Many were thinking the O’s were going to go with right-hander, Darren O’Day and his sidearm pitching style. Others were worried Buck Showalter was going to stick with the closer who has caused numerous headaches in the Baltimore community.
Fans did not have to wait long. After Nelson Cruz blasted a shot to right-center field through the strong winds in Kauffman Stadium, the Orioles bats were silenced by a superb pitching performance from the Royals youngster, Yordano Ventura. Along with some great efforts by the Royals relievers, the Orioles struck out thirteen times collectively.
Luckily, Wei-Yen Chen was able to pitch out of some jams and only gave up one earned run, and thanks a great outing by O’Day who pitched 1.2 innings of relief, the Orioles were able to hold onto a 2-1 lead.
Throughout the top of the ninth inning, fans were eagerly awaiting who was to emerge from the bullpen to pitch in the bottom of the ninth. The camera continuously panned back to the bullpen.
Hunter started throwing and I think I speak for most fans when I say my hands became clammy and my heart beat a bit faster. Yet, later in the top of the ninth, Zach Britton was seen throwing some warm-up pitches while Hunter sat watching.
The Orioles batters were put down in order and the moment came. The bullpen door to the field slowly opened and fans awaited the team’s “fate.” Luckily, the pitcher who ran onto the field had on the jersey with the number “53” on it and not “29.”

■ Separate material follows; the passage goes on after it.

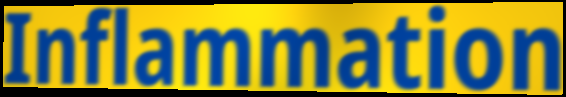
Inflammation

All fans were excited to see how Britton would perform in this setting. Many pitchers would be “amped up” and not able to perform under the pressure that comes with a save opportunity. However, Britton stepped up to the challenge and pitched with confidence and precision.

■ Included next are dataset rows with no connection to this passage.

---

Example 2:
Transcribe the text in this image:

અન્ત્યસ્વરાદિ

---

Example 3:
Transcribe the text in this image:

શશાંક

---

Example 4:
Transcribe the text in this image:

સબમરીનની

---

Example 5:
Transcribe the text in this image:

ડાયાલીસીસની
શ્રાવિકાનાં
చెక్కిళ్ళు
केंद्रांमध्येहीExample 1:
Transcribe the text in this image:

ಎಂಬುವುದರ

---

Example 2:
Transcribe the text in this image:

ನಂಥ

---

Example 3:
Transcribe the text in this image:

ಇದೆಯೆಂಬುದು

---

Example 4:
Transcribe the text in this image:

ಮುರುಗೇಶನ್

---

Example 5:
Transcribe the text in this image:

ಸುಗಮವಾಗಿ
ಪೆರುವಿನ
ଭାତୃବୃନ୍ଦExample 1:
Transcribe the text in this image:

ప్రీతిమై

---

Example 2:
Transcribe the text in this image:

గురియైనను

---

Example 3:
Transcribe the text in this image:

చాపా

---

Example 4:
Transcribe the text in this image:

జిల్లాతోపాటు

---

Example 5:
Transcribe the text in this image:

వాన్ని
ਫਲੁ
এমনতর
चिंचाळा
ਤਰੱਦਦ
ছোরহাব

After the first Royals batter grounded out to second for the first out, Britton faced off against former Oriole, Danny Valencia.
Valencia was well aware of Britton’s pitching tendencies so Britton had to proceed with caution. After Valencia worked the count to 3-2, Britton threw one Valencia count not lay off of and caused him to hit a weak ground ball to J.J. Hardy who handled it with ease, making the throw to first for the second out of the inning.
Britton was one out away from doing something no Orioles closer has done this year: pitch a 1-2-3 ninth inning to close the game. He wasted little time with the third Royals batter he faced. With a 1-0 count, Britton threw a 94 MPH fastball that forced the batter to hit the ball with the end of his bat causing another weak ground ball to Hardy.
Hardy threw to first for the third and final out. This ninth inning performance by Britton was great for two reasons.
One, it snapped Baltimore’s four-game losing streak, which allowed for the O’s to remain in first place in the American League East. And two, it showed every Baltimore Orioles fan that a pitcher can shut down the opposing team 1-2-3 when the game is on the line in the ninth inning and secure the save for the birds.
This was Britton’s first career save. The scoreless inning of work lowered Britton’s ERA to 0.81. Although I do not see Britton as the closer because he may be the team’s strongest reliever in the sixth and seventh inning, it was nice to see that the Orioles do have a pitcher who can sit the opponent down in order to get the save and secure a win for the O’s.
The true question is now: Who will Showalter put in the next game for a save situation? Only time will tell.